SAN FRANCISCO (AP) - Barry Bonds‘ post-trial hearing was postponed from Friday to June 17, giving prosecutors more time to consider whether to retry the home run king and allowing the former player’s lawyers another month to sharpen their arguments for throwing out the lone conviction.
The seven-time NL MVP was convicted of one count of obstruction of justice April 13 for giving an evasive answer in 2003 to a grand jury investigating the distribution of performance-enhancing drugs.
The federal court jury, which deliberated for four days, deadlocked on three counts charging the former San Francisco Giants star with making false statements when he denied knowingly using performance-enhancing drugs and when he said only his doctors injected him.
Bonds‘ lawyers and federal prosecutors announced an agreement on the delay Wednesday.
The deadline for Bonds‘ motions asking U.S. District Judge Susan Illston to overrule the jury and find him not guilty on the obstruction count or _ alternatively _ to order a new trial also was reset to June 17.
In a filing to the court, prosecutors said both sides agreed on the delay “to evaluate the basis and need for post-trial motions, to evaluate witness availability in the event of a retrial, and to ensure counsel has the time necessary for effective preparation of post-trial and pretrial motions in the event of a possible retrial.”
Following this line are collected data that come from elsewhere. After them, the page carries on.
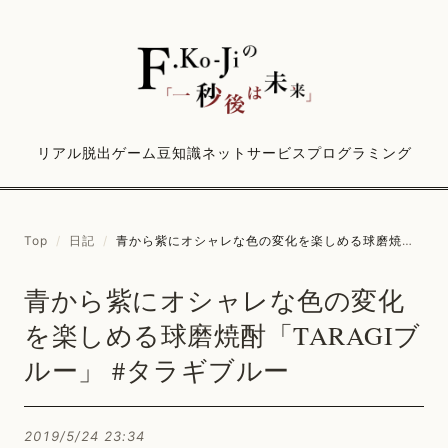
リアル脱出ゲーム
豆知識
ネットサービス
プログラミング
Top
/
日記
/
青から紫にオシャレな色の変化を楽しめる球磨焼酎「TARAGIブルー」 #タラギブルー
青から紫にオシャレな色の変化
を楽しめる球磨焼酎「TARAGIブ
ルー」 #タラギブルー
2019/5/24 23:34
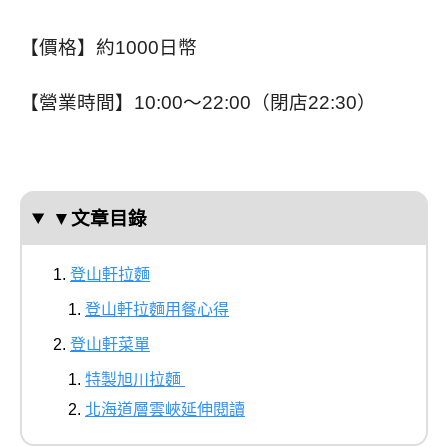
【價格】約1000日幣
【營業時間】10:00～22:00（閉店22:30）
▼文章目錄
登山軒拉麵
登山軒拉麵用餐心得
登山軒菜單
特製旭川拉麵
北海道層雲峽延伸閱讀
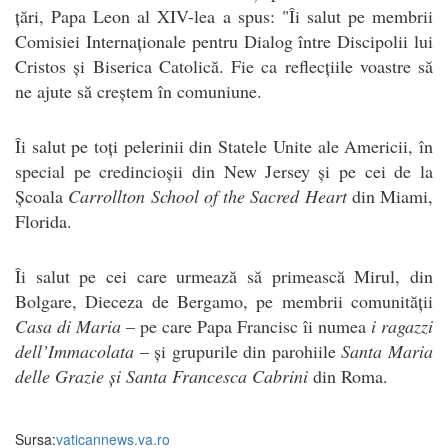
țări, Papa Leon al XIV-lea a spus: "Îi salut pe membrii
Comisiei Internaționale pentru Dialog între Discipolii lui
Cristos și Biserica Catolică. Fie ca reflecțiile voastre să
ne ajute să creștem în comuniune.
Îi salut pe toți pelerinii din Statele Unite ale Americii, în
special pe credincioșii din New Jersey și pe cei de la
Școala
Carrollton School of the Sacred Heart
din Miami,
Florida.
Îi salut pe cei care urmează să primească Mirul, din
Bolgare, Dieceza de Bergamo, pe membrii comunității
Casa di Maria
– pe care Papa Francisc îi numea
i
ragazzi
dell’Immacolata
– și grupurile din parohiile
Santa Maria
delle Grazie
și Santa Francesca Cabrini
din Roma.
Sursa:
vaticannews.va.ro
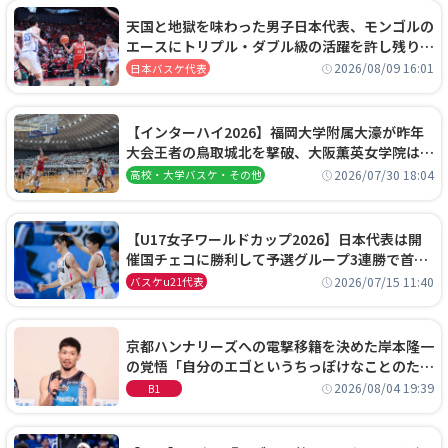
天国と地獄を味わった男子日本代表、モンゴルの
エースにトリプル・ダブル級の活躍を許し残り
0.4秒に失点する悔しい敗戦
2026/08/09 16:01
日本バスケ代表
【インターハイ2026】福岡大学附属大濠が昨年
大会王者の鳥取城北を撃破、大阪薫英女学院は岐
阜女子に完勝、大会3日目試合結果
2026/07/30 18:04
高校・大学バスケ・その他
【U17女子ワールドカップ2026】日本代表は開
催国チェコに勝利して予選グループ3連勝で首位
通過！準々決勝の相手はエジプトに決定
2026/07/15 11:40
バスケu21代表
京都ハンナリーズへの電撃移籍を決めた岸本隆一
の覚悟「自分のエゴというちっぽけなことのため
に、京都に来たわけではない」
2026/08/04 19:39
B1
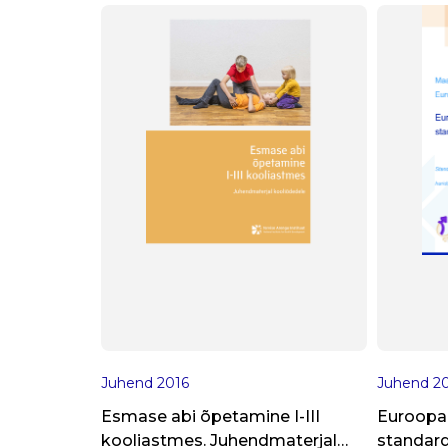
Juhend
2016
Juhend
2
Esmase abi õpetamine I-III
Euroopa
kooliastmes. Juhendmaterjal
standar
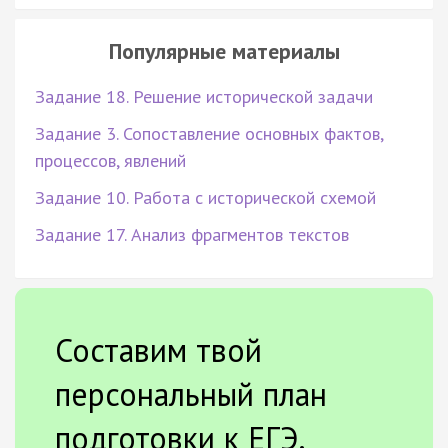
Популярные материалы
Задание 18. Решение исторической задачи
Задание 3. Сопоставление основных фактов,
процессов, явлений
Задание 10. Работа с исторической схемой
Задание 17. Анализ фрагментов текстов
Составим твой
персональный план
подготовки к ЕГЭ.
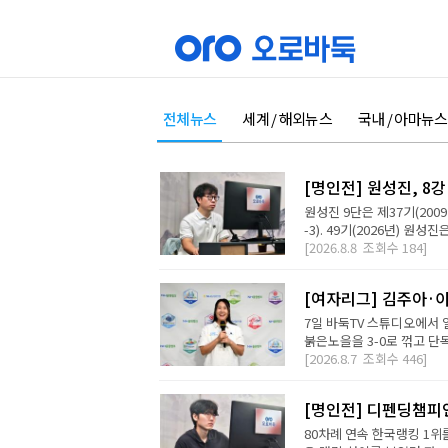
전체뉴스
세계 / 해외뉴스
국내 / 아마뉴스
[명인전] 원성진, 8
원성진 9단은 제37기(200
-3). 49기(2026년) 원성
[2026.8.8
조회수
184]
[여자리그] 김주아·이
7일 바둑TV 스튜디오에서
붉은노을을 3-0로 꺾고 단독
[2026.8.7
조회수
446]
[명인전] 디펜딩챔피
80차례 연속 한국랭킹 1위를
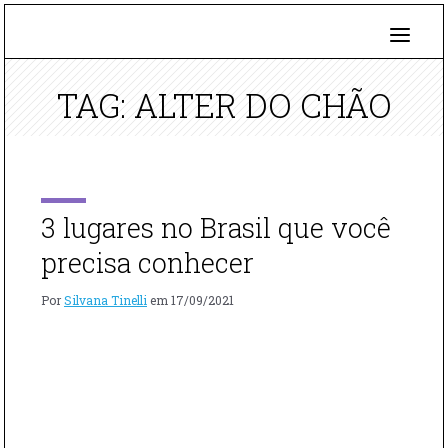
TAG: ALTER DO CHÃO
3 lugares no Brasil que você
precisa conhecer
Por
Silvana Tinelli
em
17/09/2021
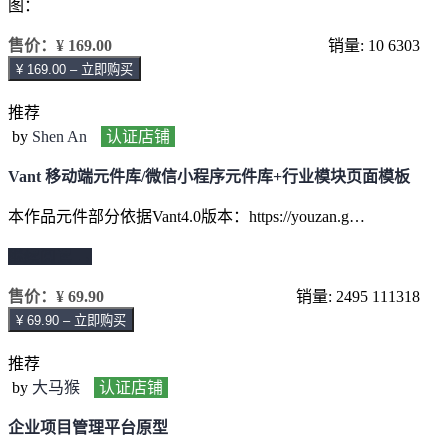
图：
售价：
¥ 169.00
销量: 10
6303
¥ 169.00 – 立即购买
推荐
by
Shen An
认证店铺
Vant 移动端元件库/微信小程序元件库+行业模块页面模板
本作品元件部分依据Vant4.0版本：https://youzan.g…
继续阅读 →
售价：
¥ 69.90
销量: 2495
111318
¥ 69.90 – 立即购买
推荐
by
大马猴
认证店铺
企业项目管理平台原型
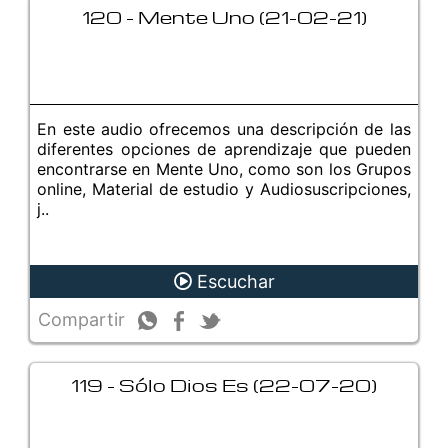
120 - Mente Uno (21-02-21)
En este audio ofrecemos una descripción de las
diferentes opciones de aprendizaje que pueden
encontrarse en Mente Uno, como son los Grupos
online, Material de estudio y Audiosuscripciones,
j..
Escuchar
Compartir
119 - Sólo Dios Es (22-07-20)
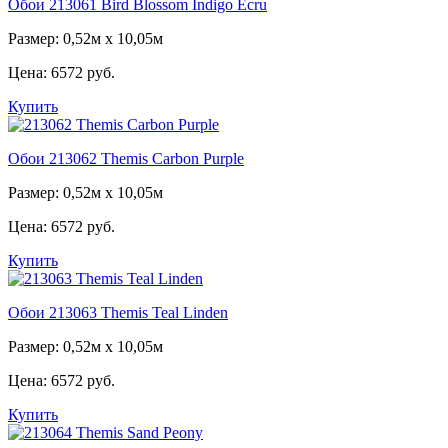
Обои 213061 Bird Blossom Indigo Ecru
Размер: 0,52м х 10,05м
Цена:
6572 руб.
Купить
Обои 213062 Themis Carbon Purple
Размер: 0,52м х 10,05м
Цена:
6572 руб.
Купить
Обои 213063 Themis Teal Linden
Размер: 0,52м х 10,05м
Цена:
6572 руб.
Купить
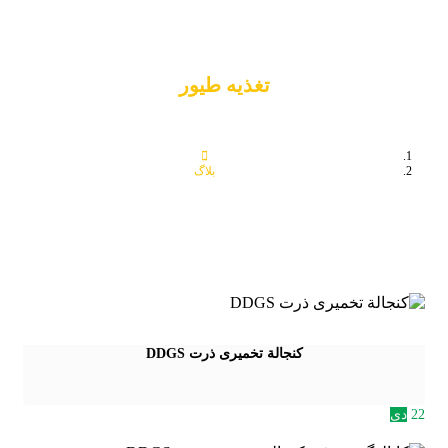
تغذیه طیور
بلاگ
تغذیه طیور
کنجالة تخمیری ذرت DDGS
22
دی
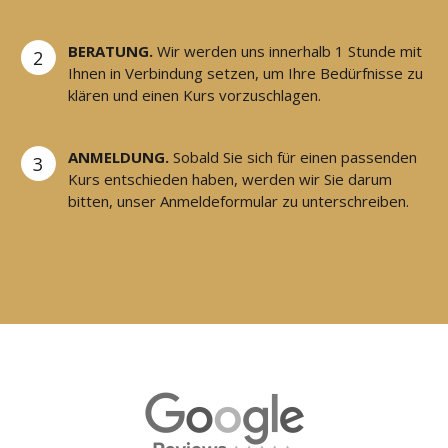
BERATUNG.
Wir werden uns innerhalb 1 Stunde mit
2
Ihnen in Verbindung setzen, um Ihre Bedürfnisse zu
klären und einen Kurs vorzuschlagen.
ANMELDUNG.
Sobald Sie sich für einen passenden
3
Kurs entschieden haben, werden wir Sie darum
bitten, unser Anmeldeformular zu unterschreiben.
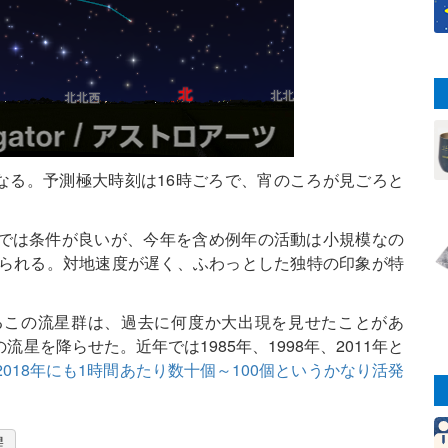
となる。予測極大時刻は16時ごろで、宵のころが見ごろと
では条件が良いが、今年を含め例年の活動は小規模なの
みられる。対地速度が遅く、ふわっとした独特の印象が特
るこの流星群は、過去に何度か大出現を見せたことがあ
の流星を降らせた。近年では1985年、1998年、2011年と
2018年にも1時間あたり数十個～100個というかなり活発
星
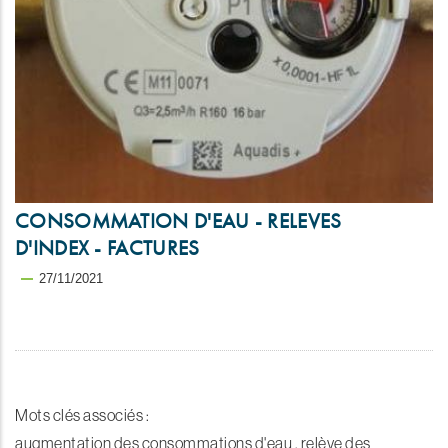
CONSOMMATION D'EAU - RELEVES
D'INDEX - FACTURES
27/11/2021
Mots clés associés :
augmentation des consommations d'eau , relève des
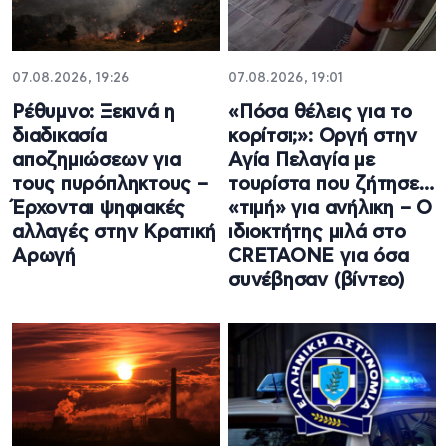
07.08.2026, 19:26
07.08.2026, 19:01
Ρέθυμνο: Ξεκινά η
«Πόσα θέλεις για το
διαδικασία
κορίτσι;»: Οργή στην
αποζημιώσεων για
Αγία Πελαγία με
τους πυρόπληκτους –
τουρίστα που ζήτησε…
Έρχονται ψηφιακές
«τιμή» για ανήλικη – Ο
αλλαγές στην Κρατική
ιδιοκτήτης μιλά στο
Αρωγή
CRETAONE για όσα
συνέβησαν (βίντεο)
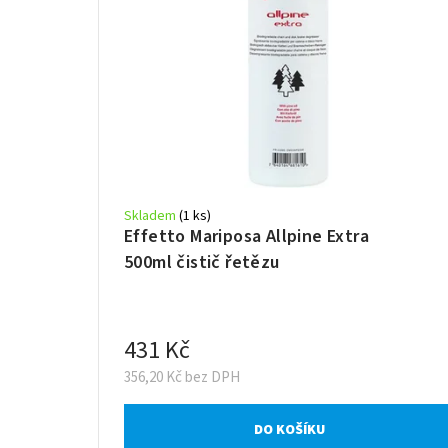
Skladem
(1 ks)
Effetto Mariposa Allpine Extra
500ml čistič řetězu
431 Kč
356,20 Kč bez DPH
DO KOŠÍKU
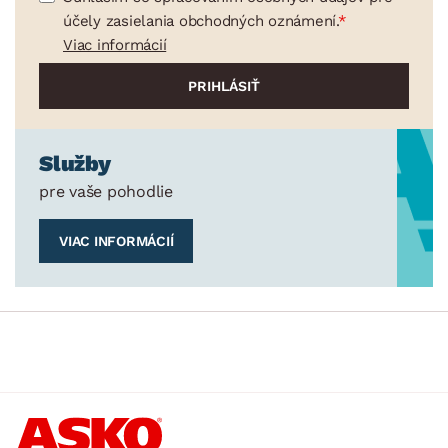
účely zasielania obchodných oznámení.
Viac informácií
Služby
pre vaše pohodlie
VIAC INFORMÁCIÍ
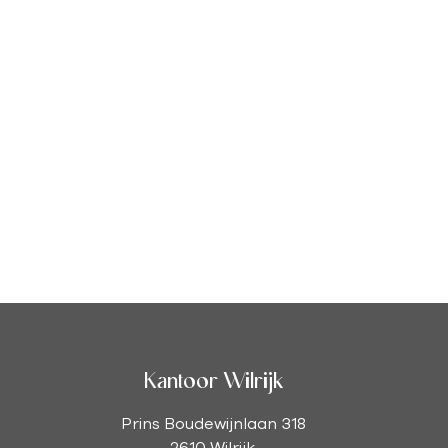
Kantoor Wilrijk
Prins Boudewijnlaan 318
2610 Wilrijk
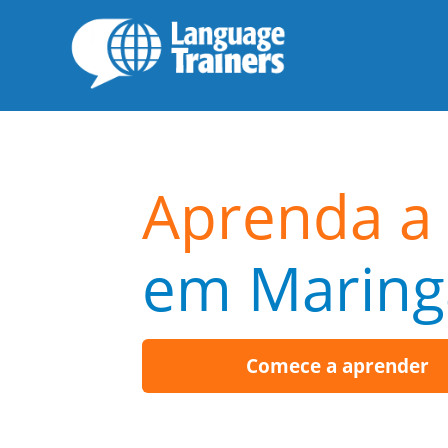
Aprenda a 
em Maring
Comece a aprender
On the obstruction count, rather than say “yes” or “no” to whether he received drugs that required a syringe, Bonds gave a rambling response to a grand jury, stating: “I became a celebrity child with a famous father.”
However, Bonds answered a similar question later during his December 2003 testimony to a grand jury investigating the Bay Area Laboratory Co-Operative steroids ring (BALCO). Bonds‘ lawyers maintain that because he eventually did answer the question, the obstruction conviction should be overturned.
The jury’s final votes were 8-4 to acquit Bonds of lying about taking steroids and 9-3 to acquit him on lying about HGH use. The panel voted 11-1 to convict him of getting an injection from someone other than his doctor.
Bonds, now 46, faces up to 10 years in prison on the obstruction conviction, but federal guidelines call for 15-21 months. For similar offenses, Illston sentenced cyclist Tammy Thomas to six months of home confinement and track coach Trevor Graham to one year of home confinement.
Bonds is the 11th person _ and fourth athlete _ who either was convicted or pleaded guilty in cases developing from the an investigation into the Bay Area Laboratory Co-Operative. Other athletes include Thomas, NFL defensive lineman Dana Stubblefield and Olympic track gold medalist Marion Jones, who also pleaded guilty in a check-fraud scheme.